Bareng Warga, 2 Menteri Santap Tahu, Mie Ayam dan Bakso
Senin, 16 Jan 2006 15:43 WIB
Jakarta - Kampanye antiformalin terus dilancarkan pemerintah. Menkop dan UKM Suryadharma Ali serta Menperin Fahmi Idris tak sungkan-sungkan menyantap tahu, mie ayam dan bakso yang belakangan ini disinyalir banyak mengandung formalin, boraks, dan daging tikus.

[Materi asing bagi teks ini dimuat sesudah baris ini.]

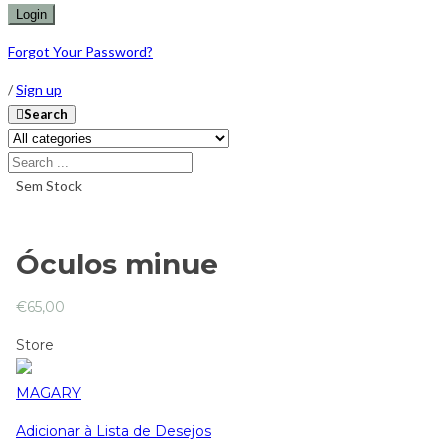
Forgot Your Password?
/
Sign up
Search
Sem Stock
Óculos minue
€
65,00
Store
MAGARY
Adicionar à Lista de Desejos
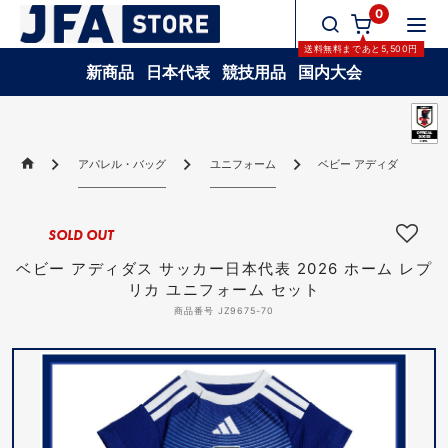
0
送料無料
まであと
5,500
円
新商品
日本代表
競技用品
国内大会
アパレル・バッグ
ユニフォーム
ベビー アディダス サッカ
SOLD OUT
ベビー アディダス サッカー日本代表 2026 ホーム レプ
リカ ユニフォーム セット
商品番号 JZ9675-70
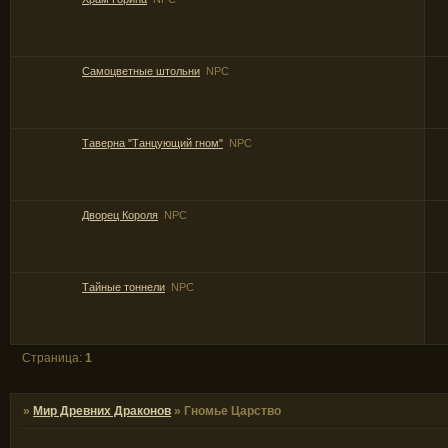
Самоцветные штольни
NPC
Таверна "Танцующий гном"
NPC
Дворец Короля
NPC
Тайные тоннели
NPC
Страница:
1
»
Мир Древних Драконов
»
Гномье Царство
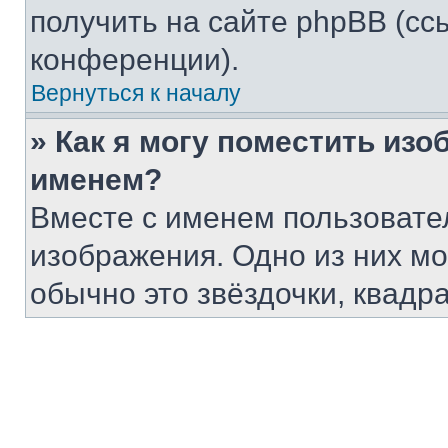
получить на сайте phpBB (сс
конференции).
Вернуться к началу
» Как я могу поместить из
именем?
Вместе с именем пользовател
изображения. Одно из них мо
обычно это звёздочки, квадр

Nyam...nyam...nyam...Tahu panas yang baru diangkat dari wajan tidak membuat surut minat dua menteri ini. Dengan lahap dan sedikit kepanasan, bersama warga Kalibata Tengah, Jakarta Selatan, keduanya asyik menikmati hidangan yang disajikan Koperasi Produsen Tahu Tempe Indonesia (Kopti) di 'markasnya' Jalan Kalibata Tengah Nomor 9, Jakarta, Senin (16/1/2006).Suryadharma Ali dan Fahmi Idris didampingi Ketua Komisi VI Didiek J Rachbini serta Dirjen Industri Kecil dan Menengah Depperin Sakri Widianto. Selain sepiring kecil tahu, mereka juga melahap semangkok mie ayam dan semangkok bakso di tengah gerimis hujan bersama ratusan warga yang kesenangan bisa bertemu menteri dan makan gratis."Langkah ini dilakukan agar masyarakat percaya produk yang diduga mengandung formalin sudah aman," ungkap Fahmi mengenai kampanye antiformalin yang dilakukannya.Apalagi, imbuh dia, saat ini tata niaga formalin sudah diperketat. Kini tidak ada lagi toko bahan-bahan kimia yang menjual formalin secara bebas.Meski hujan dan jalanan becek, antusiasme warga tidak terbendung. Bahkan situasi sedikit kacau karena warga yang jumlahnya ratusan semuanya ingin mendekati kedua menteri itu. Mereka rela desak-desakan hanya untuk menyaksikan kedua menteri itu. Mereka juga rela antre di tenda-tenda mie ayam, tahu dan bakso.Mereka tidak terlihat ragu menyantap semua hidangan itu. Untuk meyakinkan masyarakat, Kopti membuat sejumlah spanduk dengan berbagai tulisan antiformalin, seperti "Inkopti: Tahu nonformalin? Produk Kopti Jawabannya", "Inga-inga tahu Kopti tidak berformalin", dan "Formalin no, tahu yes. Komitmen Kopti pada masyarakat".Suryadharma yang mengenakan mobil dinasnya bernopol B 36 dan Fahmi dengan Land Rover B 1316 BF-nya hanya sekitar 30 menit di Kopti. Pukul 15.00 WIB, keduanya meninggalkan tempat itu. Begitu kedua menteri ini meninggalkan lokasi, warga langsung berebutan membungkus tahu dan makanan lain yang disediakan dengan wadah plastik. "Lumayan gratis!" seru seorang warga.